(Brief)
To complete this task, print all the data below exactly but leave out the images.

(Data supplied)
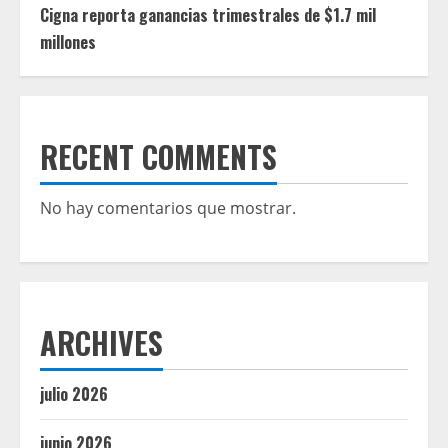
Cigna reporta ganancias trimestrales de $1.7 mil
millones
RECENT COMMENTS
No hay comentarios que mostrar.
ARCHIVES
julio 2026
junio 2026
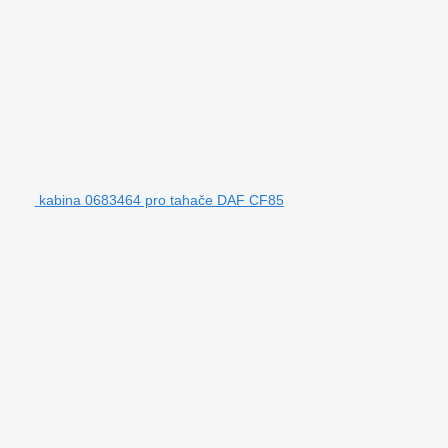
kabina 0683464 pro tahače DAF CF85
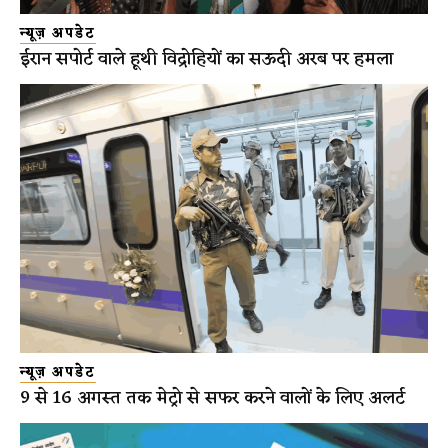
न्यूज़ अपडेट
ईरान सपोर्ट वाले हूथी विद्रोहियों का सऊदी अरब पर हमला
न्यूज़ अपडेट
9 से 16 अगस्त तक मेट्रो से सफर करने वालों के लिए अलर्ट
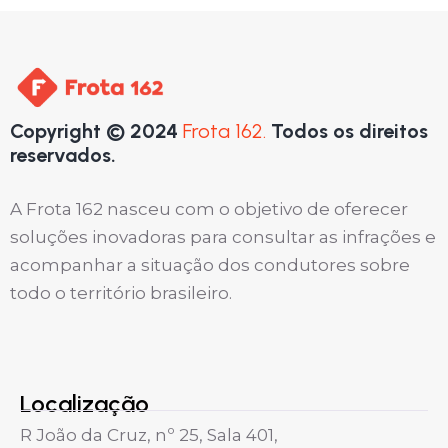
Copyright © 2024
Frota 162.
Todos os direitos
reservados.
A Frota 162 nasceu com o objetivo de oferecer
soluções inovadoras para consultar as infrações e
acompanhar a situação dos condutores sobre
todo o território brasileiro.
Localização
R João da Cruz, nº 25, Sala 401,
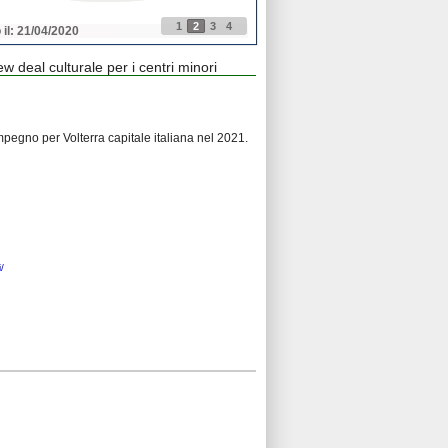
1
2
3
4
 il: 21/04/2020
Pubblicato il: 21/04/2020
 deal culturale per i centri minori
mpegno per Volterra capitale italiana nel 2021.
/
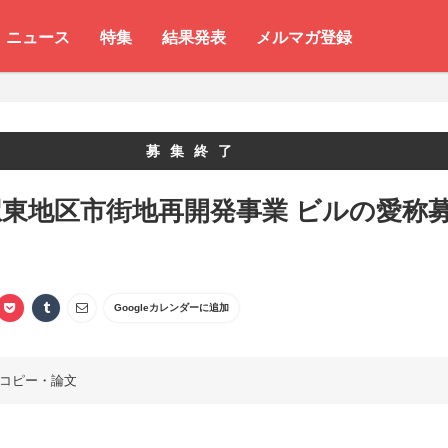
ニュース
特集
結果発表
メルマガ登録
募集終了
東地区市街地再開発事業 ビルの愛称
Googleカレンダーに追加
コピー・論文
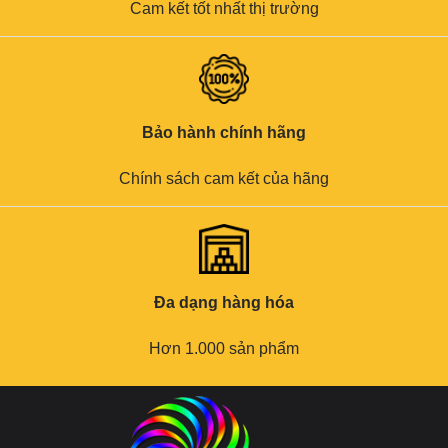
Cam kết tốt nhất thị trường
Bảo hành chính hãng
Chính sách cam kết của hãng
Đa dạng hàng hóa
Hơn 1.000 sản phẩm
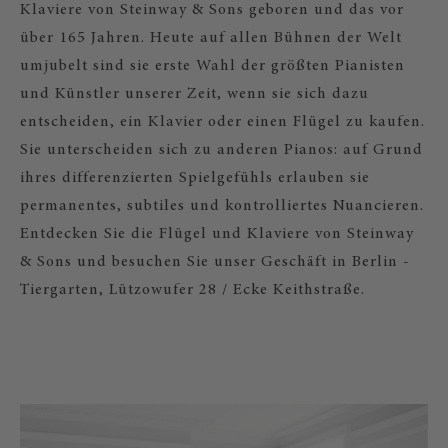
Klaviere von Steinway & Sons geboren und das vor
über 165 Jahren. Heute auf allen Bühnen der Welt
umjubelt sind sie erste Wahl der größten Pianisten
und Künstler unserer Zeit, wenn sie sich dazu
entscheiden, ein Klavier oder einen Flügel zu kaufen.
Sie unterscheiden sich zu anderen Pianos: auf Grund
ihres differenzierten Spielgefühls erlauben sie
permanentes, subtiles und kontrolliertes Nuancieren.
Entdecken Sie die Flügel und Klaviere von Steinway
& Sons und besuchen Sie unser Geschäft in Berlin -
Tiergarten, Lützowufer 28 / Ecke Keithstraße.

(Result of this exercise)
Cigna reporta ganancias trimestrales de $1.7 mil
millones
RECENT COMMENTS
No hay comentarios que mostrar.
ARCHIVES
julio 2026
junio 2026
kabina 0683464 pro tahače DAF CF85
न्यूज़ अपडेट
ईरान सपोर्ट वाले हूथी विद्रोहियों का सऊदी अरब पर हमला
न्यूज़ अपडेट
9 से 16 अगस्त तक मेट्रो से सफर करने वालों के लिए अलर्ट
Copyright © 2024
Frota 162.
Todos os direitos
reservados.
A Frota 162 nasceu com o objetivo de oferecer
soluções inovadoras para consultar as infrações e
acompanhar a situação dos condutores sobre
todo o território brasileiro.
Localização
R João da Cruz, nº 25, Sala 401,
1
2
3
4
 il: 21/04/2020
Pubblicato il: 21/04/2020
 deal culturale per i centri minori
mpegno per Volterra capitale italiana nel 2021.
/
ニュース
特集
結果発表
メルマガ登録
募集終了
東地区市街地再開発事業 ビルの愛称
Googleカレンダーに追加
コピー・論文
Cam kết tốt nhất thị trường
Bảo hành chính hãng
Chính sách cam kết của hãng
Đa dạng hàng hóa
Hơn 1.000 sản phẩm
Klaviere von Steinway & Sons geboren und das vor
über 165 Jahren. Heute auf allen Bühnen der Welt
umjubelt sind sie erste Wahl der größten Pianisten
und Künstler unserer Zeit, wenn sie sich dazu
entscheiden, ein Klavier oder einen Flügel zu kaufen.
Sie unterscheiden sich zu anderen Pianos: auf Grund
ihres differenzierten Spielgefühls erlauben sie
permanentes, subtiles und kontrolliertes Nuancieren.
Entdecken Sie die Flügel und Klaviere von Steinway
& Sons und besuchen Sie unser Geschäft in Berlin -
Tiergarten, Lützowufer 28 / Ecke Keithstraße.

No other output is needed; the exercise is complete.